Split data into features and target variable
[11]:
X = df_success[["n", "FNO"]]
y = df_success["R_opt"]
Split the data into training and testing sets
[12]:
X_train, X_test, y_train, y_test = train_test_split(
X,
y,
test_size=0.2,
random_state=42,
)
Train regression model
[13]:
model = RandomForestRegressor(n_estimators=100, random_state=42)
model.fit(X_train, y_train)
[13]:
RandomForestRegressor(random_state=42)In a Jupyter environment, please rerun this cell to show the HTML representation or trust the notebook.
On GitHub, the HTML representation is unable to render, please try loading this page with nbviewer.org.
RandomForestRegressor(random_state=42)
Evaluate the model
[14]:
y_pred = model.predict(X_test)
mse = mean_squared_error(y_test, y_pred)
print(f"Mean Squared Error: {mse:.3e}")
Mean Squared Error: 2.457e-07
Based on the resulting mean squared error on the test dataset, we can see that the model has successfully captured the relationships in the dataset.
We now choose new parameters for the refractive index and f-number and use our random forest model to predict the radius of curvature.
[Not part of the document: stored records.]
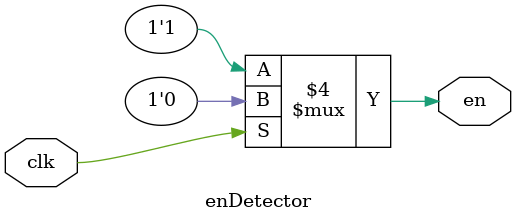
<source format=v>
module enDetector(
	input clk,
	output reg en
    );
	always @(clk) begin
		if(~clk) begin
			en = 1;
		end
		else begin
			en = 0;
		end
	end


endmodule

</source>
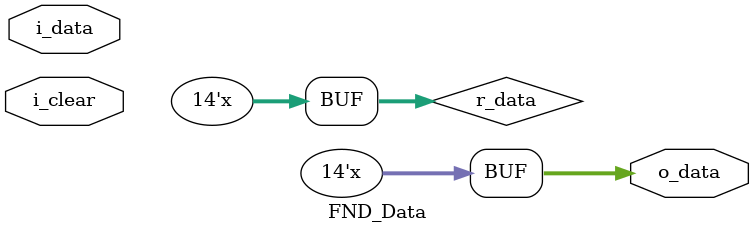
<source format=v>
`timescale 1ns / 1ps

module FND_Data(
    input [13:0] i_data,
    input i_clear,
    output [13:0] o_data
    );

    reg [13:0] r_data = 0;
    reg [13:0] r_prev_data = 0;

    assign o_data = r_data;

    always @(*) begin
        if (i_clear) begin
            r_prev_data <= i_data;
        end
        r_data <= i_data - r_prev_data;
    end
endmodule

</source>
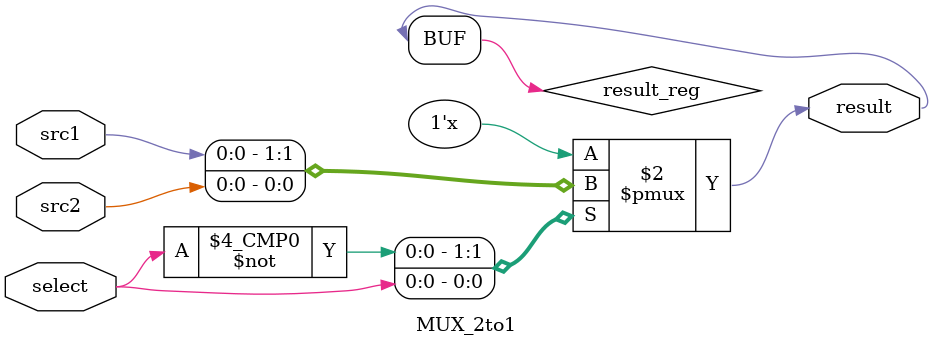
<source format=v>
module MUX_2to1(
               src1,
               src2,
               select,
               result
               );

parameter size = 1;			   
			
// I/O ports               
input   [size-1:0] src1;          
input   [size-1:0] src2;
input              select;

output  [size-1:0] result; 

// Internal Signals
reg    [size-1:0] result_reg;
// Main function
always@(*)begin
	case (select)
        1'b0: result_reg = src1;
        1'b1: result_reg = src2;
        default: result_reg = {size{1'bx}};
    endcase
end
assign result = result_reg;
endmodule      
</source>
We compute the RMS spot size and plot the spot diagram to confirm the resulting lens indeed reaches a minimal spot size.
[35]:
new_data = pd.DataFrame({"n": [1.864], "FNO": [5.45]}) # Example new data
prediction = model.predict(new_data)
print(f"Predicted Radius of Curvature: {prediction[0]:.2f} mm")
Predicted Radius of Curvature: 17.31 mm
[36]:
lens = ConfigurableSinglet(epd=20 / 5.45, n=1.864, R=prediction[0])
lens.draw(num_rays=5)
[37]:
spot = analysis.SpotDiagram(lens)
print(
f"RMS Spot Size: {spot.rms_spot_radius()[0][0]:.4f} mm",
) # field index 0 and wavelength index 0
RMS Spot Size: 0.0052 mm
[38]:
spot.view()
This notebook demonstrated how a random forest regressor can be trained to predict optimal lens parameters to achieve a minimal RMS spot size.
Although we chose a random forest model, other (likely simpler) models could also have been used.
Additional hyperparameter tuning or an expanded dataset would likely improve the model performance further.